(What you need to do):
Track down each line below containing the string "else" and copy it.

--- Study material Enclosed Below ---

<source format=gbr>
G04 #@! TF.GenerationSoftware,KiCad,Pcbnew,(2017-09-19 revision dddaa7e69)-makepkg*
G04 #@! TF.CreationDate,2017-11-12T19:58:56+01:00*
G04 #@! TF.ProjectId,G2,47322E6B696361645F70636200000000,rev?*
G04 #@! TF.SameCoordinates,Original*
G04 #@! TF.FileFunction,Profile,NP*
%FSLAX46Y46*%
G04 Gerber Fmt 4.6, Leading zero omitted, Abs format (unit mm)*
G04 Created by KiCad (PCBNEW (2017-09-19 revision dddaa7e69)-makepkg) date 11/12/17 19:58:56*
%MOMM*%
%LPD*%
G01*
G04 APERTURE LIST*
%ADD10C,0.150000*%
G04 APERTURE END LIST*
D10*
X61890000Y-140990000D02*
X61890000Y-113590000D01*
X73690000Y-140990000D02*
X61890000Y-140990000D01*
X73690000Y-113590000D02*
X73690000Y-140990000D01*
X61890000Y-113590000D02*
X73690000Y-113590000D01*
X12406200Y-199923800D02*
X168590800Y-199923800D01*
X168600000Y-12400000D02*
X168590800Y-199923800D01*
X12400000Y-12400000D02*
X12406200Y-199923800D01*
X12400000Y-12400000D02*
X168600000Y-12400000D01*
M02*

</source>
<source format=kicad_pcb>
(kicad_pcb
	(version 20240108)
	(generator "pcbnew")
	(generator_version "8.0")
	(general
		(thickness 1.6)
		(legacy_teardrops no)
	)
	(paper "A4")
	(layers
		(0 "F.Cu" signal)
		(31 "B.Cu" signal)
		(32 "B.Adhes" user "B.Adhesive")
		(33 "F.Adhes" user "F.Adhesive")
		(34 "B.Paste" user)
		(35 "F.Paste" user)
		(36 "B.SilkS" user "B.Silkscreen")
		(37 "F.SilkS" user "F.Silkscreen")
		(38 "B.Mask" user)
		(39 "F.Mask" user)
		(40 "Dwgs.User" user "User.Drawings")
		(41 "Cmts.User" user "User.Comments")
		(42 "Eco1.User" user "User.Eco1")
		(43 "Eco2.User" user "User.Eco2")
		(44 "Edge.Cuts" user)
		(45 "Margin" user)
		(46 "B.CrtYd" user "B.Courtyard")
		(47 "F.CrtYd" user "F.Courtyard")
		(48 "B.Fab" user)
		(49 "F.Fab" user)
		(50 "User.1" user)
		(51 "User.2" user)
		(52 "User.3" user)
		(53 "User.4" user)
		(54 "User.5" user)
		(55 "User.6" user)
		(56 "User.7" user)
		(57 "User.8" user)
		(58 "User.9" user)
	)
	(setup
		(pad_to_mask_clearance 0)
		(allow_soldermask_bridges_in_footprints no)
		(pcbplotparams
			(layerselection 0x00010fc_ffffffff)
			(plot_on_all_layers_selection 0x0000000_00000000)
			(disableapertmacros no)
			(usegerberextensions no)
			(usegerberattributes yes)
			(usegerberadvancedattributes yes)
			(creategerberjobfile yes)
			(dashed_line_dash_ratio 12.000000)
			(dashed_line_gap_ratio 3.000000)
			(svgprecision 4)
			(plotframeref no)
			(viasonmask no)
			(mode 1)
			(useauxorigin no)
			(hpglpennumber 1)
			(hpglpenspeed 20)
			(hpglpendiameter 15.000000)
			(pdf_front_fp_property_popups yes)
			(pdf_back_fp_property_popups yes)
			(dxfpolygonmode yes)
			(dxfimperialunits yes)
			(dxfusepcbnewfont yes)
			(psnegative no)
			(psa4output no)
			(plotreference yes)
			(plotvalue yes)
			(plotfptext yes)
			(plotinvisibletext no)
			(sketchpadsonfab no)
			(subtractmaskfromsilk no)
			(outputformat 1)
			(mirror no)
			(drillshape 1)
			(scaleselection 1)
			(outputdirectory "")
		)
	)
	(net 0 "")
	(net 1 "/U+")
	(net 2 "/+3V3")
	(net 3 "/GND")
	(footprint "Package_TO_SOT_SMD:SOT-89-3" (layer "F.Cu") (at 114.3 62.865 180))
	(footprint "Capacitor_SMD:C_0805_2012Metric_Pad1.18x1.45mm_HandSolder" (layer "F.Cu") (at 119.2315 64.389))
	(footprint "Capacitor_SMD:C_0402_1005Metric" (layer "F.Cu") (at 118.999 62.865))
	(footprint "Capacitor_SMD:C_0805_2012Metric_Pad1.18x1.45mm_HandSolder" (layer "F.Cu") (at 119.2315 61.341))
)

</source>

--- End of Enclosed Study material ---
--- Study material Enclosed Below ---

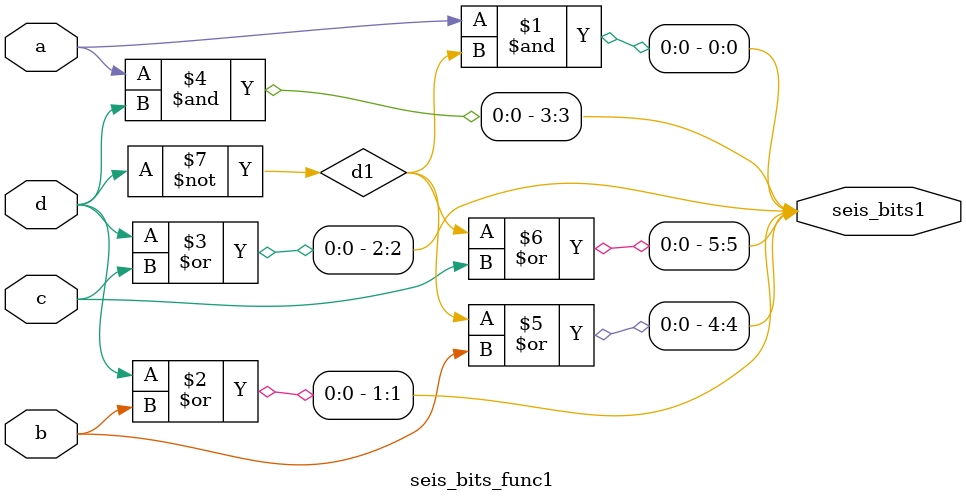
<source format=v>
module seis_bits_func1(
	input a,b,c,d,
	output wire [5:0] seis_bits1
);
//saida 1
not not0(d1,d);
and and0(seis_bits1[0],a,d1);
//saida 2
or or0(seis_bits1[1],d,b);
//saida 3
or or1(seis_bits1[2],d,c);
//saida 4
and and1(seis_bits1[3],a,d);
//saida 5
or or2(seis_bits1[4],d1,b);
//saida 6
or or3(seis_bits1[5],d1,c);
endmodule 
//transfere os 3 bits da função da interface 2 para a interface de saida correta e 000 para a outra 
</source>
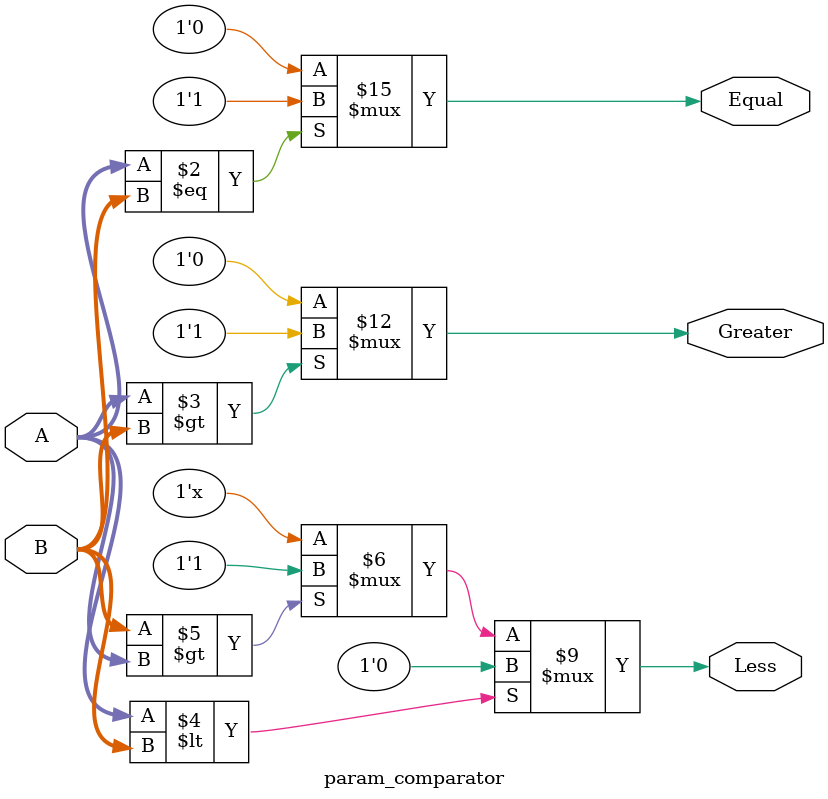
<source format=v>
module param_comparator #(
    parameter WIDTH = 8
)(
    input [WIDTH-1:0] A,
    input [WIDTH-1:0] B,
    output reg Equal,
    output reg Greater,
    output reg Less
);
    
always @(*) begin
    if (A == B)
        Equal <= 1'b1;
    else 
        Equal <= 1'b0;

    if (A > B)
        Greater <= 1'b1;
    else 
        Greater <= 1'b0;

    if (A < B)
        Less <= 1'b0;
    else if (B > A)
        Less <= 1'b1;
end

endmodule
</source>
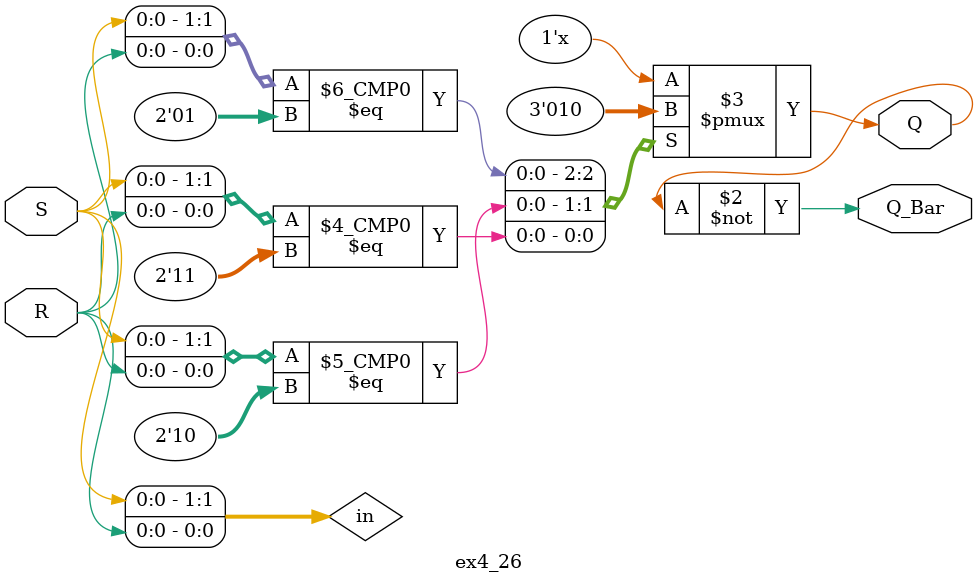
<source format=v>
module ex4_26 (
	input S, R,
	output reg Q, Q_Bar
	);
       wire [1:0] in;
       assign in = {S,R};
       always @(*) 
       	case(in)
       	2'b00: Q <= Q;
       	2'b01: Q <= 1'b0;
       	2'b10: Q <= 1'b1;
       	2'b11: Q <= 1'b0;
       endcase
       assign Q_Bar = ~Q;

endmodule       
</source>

--- End of Enclosed Study material ---
--- Study material Enclosed Below ---

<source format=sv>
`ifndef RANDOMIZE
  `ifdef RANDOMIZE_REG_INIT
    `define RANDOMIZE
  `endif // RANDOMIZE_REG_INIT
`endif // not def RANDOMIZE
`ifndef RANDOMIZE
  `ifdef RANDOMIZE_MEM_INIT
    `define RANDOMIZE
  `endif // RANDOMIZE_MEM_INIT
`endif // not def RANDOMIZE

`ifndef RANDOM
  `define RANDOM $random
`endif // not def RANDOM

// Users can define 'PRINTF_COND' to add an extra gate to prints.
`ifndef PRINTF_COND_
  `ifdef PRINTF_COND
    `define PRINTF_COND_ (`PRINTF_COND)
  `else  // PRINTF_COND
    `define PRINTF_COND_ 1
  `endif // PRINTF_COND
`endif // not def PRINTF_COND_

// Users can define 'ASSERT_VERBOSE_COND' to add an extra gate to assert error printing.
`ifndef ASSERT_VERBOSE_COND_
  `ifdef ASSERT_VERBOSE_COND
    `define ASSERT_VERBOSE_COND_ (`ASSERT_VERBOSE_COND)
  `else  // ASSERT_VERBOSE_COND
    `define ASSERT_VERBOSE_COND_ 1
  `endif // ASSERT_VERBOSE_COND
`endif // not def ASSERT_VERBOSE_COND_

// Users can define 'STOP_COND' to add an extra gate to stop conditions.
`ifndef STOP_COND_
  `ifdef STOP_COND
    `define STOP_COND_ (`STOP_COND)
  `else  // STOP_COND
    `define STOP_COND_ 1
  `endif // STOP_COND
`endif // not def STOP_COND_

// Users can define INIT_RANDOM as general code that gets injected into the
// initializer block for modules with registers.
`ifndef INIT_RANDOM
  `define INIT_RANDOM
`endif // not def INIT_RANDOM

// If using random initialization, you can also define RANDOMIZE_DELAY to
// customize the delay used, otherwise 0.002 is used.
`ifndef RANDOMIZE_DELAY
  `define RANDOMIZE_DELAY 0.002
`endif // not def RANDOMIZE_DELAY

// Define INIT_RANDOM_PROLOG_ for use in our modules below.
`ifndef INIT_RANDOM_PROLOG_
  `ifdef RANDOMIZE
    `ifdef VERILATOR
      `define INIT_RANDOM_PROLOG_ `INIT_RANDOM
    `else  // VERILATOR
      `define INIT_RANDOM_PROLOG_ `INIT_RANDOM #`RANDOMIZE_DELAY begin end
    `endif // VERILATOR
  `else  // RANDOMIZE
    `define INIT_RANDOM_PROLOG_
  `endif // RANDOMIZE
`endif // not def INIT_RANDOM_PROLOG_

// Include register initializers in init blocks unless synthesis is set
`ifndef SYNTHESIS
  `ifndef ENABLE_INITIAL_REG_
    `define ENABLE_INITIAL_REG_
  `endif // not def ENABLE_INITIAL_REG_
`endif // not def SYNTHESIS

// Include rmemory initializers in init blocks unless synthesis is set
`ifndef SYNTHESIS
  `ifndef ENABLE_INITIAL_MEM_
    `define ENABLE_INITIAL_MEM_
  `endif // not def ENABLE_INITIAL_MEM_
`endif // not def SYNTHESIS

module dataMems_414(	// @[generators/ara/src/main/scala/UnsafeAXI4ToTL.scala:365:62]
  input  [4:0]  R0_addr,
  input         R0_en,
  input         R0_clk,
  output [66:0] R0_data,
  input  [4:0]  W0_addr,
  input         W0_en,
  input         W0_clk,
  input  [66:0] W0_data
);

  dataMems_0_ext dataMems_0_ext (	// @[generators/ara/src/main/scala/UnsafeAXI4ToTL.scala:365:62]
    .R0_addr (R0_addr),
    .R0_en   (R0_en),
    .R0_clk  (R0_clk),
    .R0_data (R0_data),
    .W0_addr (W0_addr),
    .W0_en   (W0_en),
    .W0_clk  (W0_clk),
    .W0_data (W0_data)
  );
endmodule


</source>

--- End of Enclosed Study material ---

(Answer to this exercise):
    else 
    else 
    else if (B > A)
  `else  // PRINTF_COND
  `else  // ASSERT_VERBOSE_COND
  `else  // STOP_COND
    `else  // VERILATOR
  `else  // RANDOMIZE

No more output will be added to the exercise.